Task to carry out >> Since the copy must match the original, write out each record word for word, skipping only the pictures.

Supplied data >>
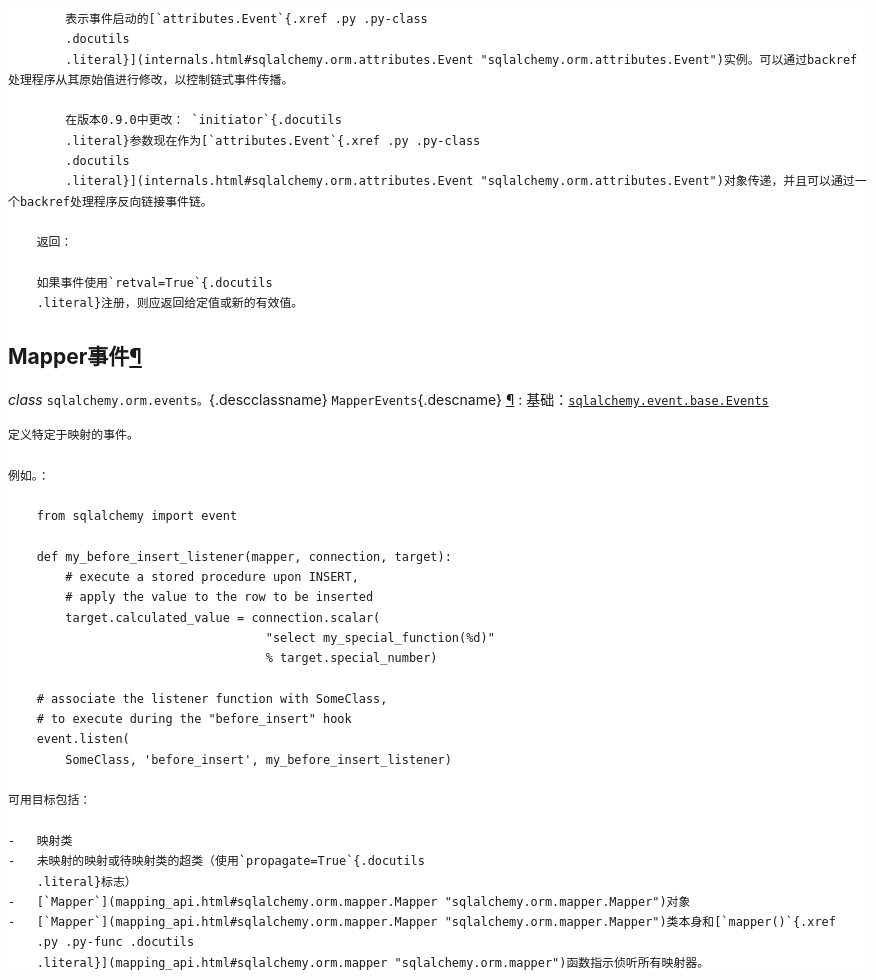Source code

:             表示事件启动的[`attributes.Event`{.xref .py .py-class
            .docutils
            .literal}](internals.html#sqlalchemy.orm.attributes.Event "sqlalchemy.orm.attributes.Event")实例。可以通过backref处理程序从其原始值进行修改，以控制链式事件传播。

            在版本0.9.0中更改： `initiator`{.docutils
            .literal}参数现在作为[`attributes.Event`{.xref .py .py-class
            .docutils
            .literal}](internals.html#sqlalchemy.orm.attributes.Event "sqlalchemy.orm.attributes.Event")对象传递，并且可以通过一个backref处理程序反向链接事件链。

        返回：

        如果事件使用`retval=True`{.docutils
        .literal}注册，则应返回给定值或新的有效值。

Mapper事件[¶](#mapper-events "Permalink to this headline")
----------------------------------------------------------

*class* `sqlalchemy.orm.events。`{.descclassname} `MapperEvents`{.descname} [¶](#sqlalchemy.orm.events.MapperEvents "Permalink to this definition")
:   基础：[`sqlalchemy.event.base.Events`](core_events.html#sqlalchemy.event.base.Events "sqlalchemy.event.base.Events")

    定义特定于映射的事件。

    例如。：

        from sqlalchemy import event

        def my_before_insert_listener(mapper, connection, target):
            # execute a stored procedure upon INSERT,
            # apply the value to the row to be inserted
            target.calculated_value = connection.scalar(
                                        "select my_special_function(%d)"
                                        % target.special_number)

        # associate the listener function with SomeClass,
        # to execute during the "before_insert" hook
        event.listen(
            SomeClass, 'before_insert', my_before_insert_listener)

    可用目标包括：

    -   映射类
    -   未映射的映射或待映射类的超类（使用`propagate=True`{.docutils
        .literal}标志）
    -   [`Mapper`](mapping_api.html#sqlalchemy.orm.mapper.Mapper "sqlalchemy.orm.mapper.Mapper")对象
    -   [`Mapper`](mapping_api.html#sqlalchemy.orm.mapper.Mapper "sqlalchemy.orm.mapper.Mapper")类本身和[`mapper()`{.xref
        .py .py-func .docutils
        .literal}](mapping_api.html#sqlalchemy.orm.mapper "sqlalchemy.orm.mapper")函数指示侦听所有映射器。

Result of the exercise >>
Source code

:             表示事件启动的[`attributes.Event`{.xref .py .py-class
            .docutils
            .literal}](internals.html#sqlalchemy.orm.attributes.Event "sqlalchemy.orm.attributes.Event")实例。可以通过backref处理程序从其原始值进行修改，以控制链式事件传播。

            在版本0.9.0中更改： `initiator`{.docutils
            .literal}参数现在作为[`attributes.Event`{.xref .py .py-class
            .docutils
            .literal}](internals.html#sqlalchemy.orm.attributes.Event "sqlalchemy.orm.attributes.Event")对象传递，并且可以通过一个backref处理程序反向链接事件链。

        返回：

        如果事件使用`retval=True`{.docutils
        .literal}注册，则应返回给定值或新的有效值。

Mapper事件[¶](#mapper-events "Permalink to this headline")
----------------------------------------------------------

*class* `sqlalchemy.orm.events。`{.descclassname} `MapperEvents`{.descname} [¶](#sqlalchemy.orm.events.MapperEvents "Permalink to this definition")
:   基础：[`sqlalchemy.event.base.Events`](core_events.html#sqlalchemy.event.base.Events "sqlalchemy.event.base.Events")

    定义特定于映射的事件。

    例如。：

        from sqlalchemy import event

        def my_before_insert_listener(mapper, connection, target):
            # execute a stored procedure upon INSERT,
            # apply the value to the row to be inserted
            target.calculated_value = connection.scalar(
                                        "select my_special_function(%d)"
                                        % target.special_number)

        # associate the listener function with SomeClass,
        # to execute during the "before_insert" hook
        event.listen(
            SomeClass, 'before_insert', my_before_insert_listener)

    可用目标包括：

    -   映射类
    -   未映射的映射或待映射类的超类（使用`propagate=True`{.docutils
        .literal}标志）
    -   [`Mapper`](mapping_api.html#sqlalchemy.orm.mapper.Mapper "sqlalchemy.orm.mapper.Mapper")对象
    -   [`Mapper`](mapping_api.html#sqlalchemy.orm.mapper.Mapper "sqlalchemy.orm.mapper.Mapper")类本身和[`mapper()`{.xref
        .py .py-func .docutils
        .literal}](mapping_api.html#sqlalchemy.orm.mapper "sqlalchemy.orm.mapper")函数指示侦听所有映射器。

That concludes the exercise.